50 bin YTL'lik mevduat garantisi artmıyor

Kemal Unakıtan, “mevduata garantinin artırılması” konusunda, “Şu anda öyle bir ihtiyaç yok. Zaten 50 bin YTL garanti, mevduat sahiplerinin yüzde 95'ini kapsıyor” dedi.

Maliye Bakanı Kemal Unakıtan, "Ben kendimi yurt dışından gelecek paraya bağlamış durumda değilim. (Bu gelmezse yandık) diye bir düşüncemiz yok. Şu anda alınması gereken kararlardan biri olduğuna ve hızlı çıkması gerektiğine inanıyoruz” dedi.

Beşiktaş'taki Four Seasons Otel'de, gazete, ajans ve televizyonların temsilcileriyle bir araya gelen Unakıtan, dünyada yaşanan finansal krize dikkat çekerek, finans kesimindeki kredi akışlarını biraz daha zorlaştıracak ve kredi imkanları biraz daha kısıtlı olacağı için Türkiye'nin de bundan nasibini alacağı konusunda herkesin mutabık olduğunu belirtti.
Türkiye'nin yurt dışı sermayeye her zaman ihtiyacı olduğunu kaydeden Unakıtan, Türkiye'nin kredibilitesini her zaman iyi tutmasının, sağlam ayaklar üzerine basmasının, kamu finansmanı yönünden faiz dışı fazla ve bütçe açıklarının çok iyi olmasının önemini vurguladı.

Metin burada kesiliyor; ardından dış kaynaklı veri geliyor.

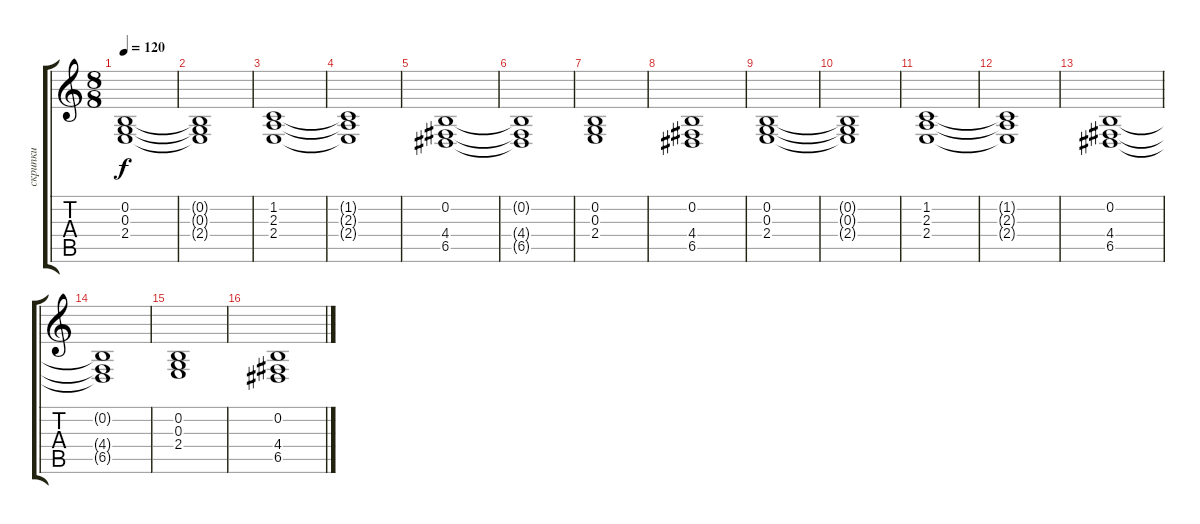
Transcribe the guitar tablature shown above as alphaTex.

\track ("скрипки" "скрипки") {instrument synthstrings1}
\staff {score tabs}
\tuning (E4 B3 G3 D3 A2 E2) {hide}
\ts (8 8)
\tempo 120
\clef g2
\ks c
(0.2 0.3 2.4).1{dy f} |
(0.2{t} 0.3{t} 2.4{t}).1 |
(1.2 2.3 2.4).1 |
(1.2{t} 2.3{t} 2.4{t}).1 |
(0.2 4.4 6.5).1 |
(0.2{t} 4.4{t} 6.5{t}).1 |
(0.2 0.3 2.4).1 |
(0.2 4.4 6.5).1 |
(0.2 0.3 2.4).1 |
(0.2{t} 0.3{t} 2.4{t}).1 |
(1.2 2.3 2.4).1{volume 15} |
(1.2{t} 2.3{t} 2.4{t}).1 |
(0.2 4.4 6.5).1{volume 14} |
(0.2{t} 4.4{t} 6.5{t}).1 |
(0.2 0.3 2.4).1{volume 12} |
(0.2 4.4 6.5).1{volume 11}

Unakıtan, “Türkiye'nin 2005 yılından beri bütçelerinde çok iyileşmeler var. Ak Parti hükümeti 2003 yılında geldiği zaman bütçe açığı gayri safi milli hasılanın yüzde 11,5'i idi. 2002 yılında bütçe 119 milyar YTL idi, bunun 40 milyarı açıktı. 40 milyar açık o zaman Afrika ülkelerinde bile yoktu. Türkiye'de, bu sene, 2008 yılında bütçeyi 229,5 milyar YTL olarak bağlayacağız görünüyor. Açık tahmin ise 14 milyar YTL diye tahmin ediyoruz. Bunu da muhafazakar bir tahmin yapıyoruz, daha iyi de olabilir” diye konuştu.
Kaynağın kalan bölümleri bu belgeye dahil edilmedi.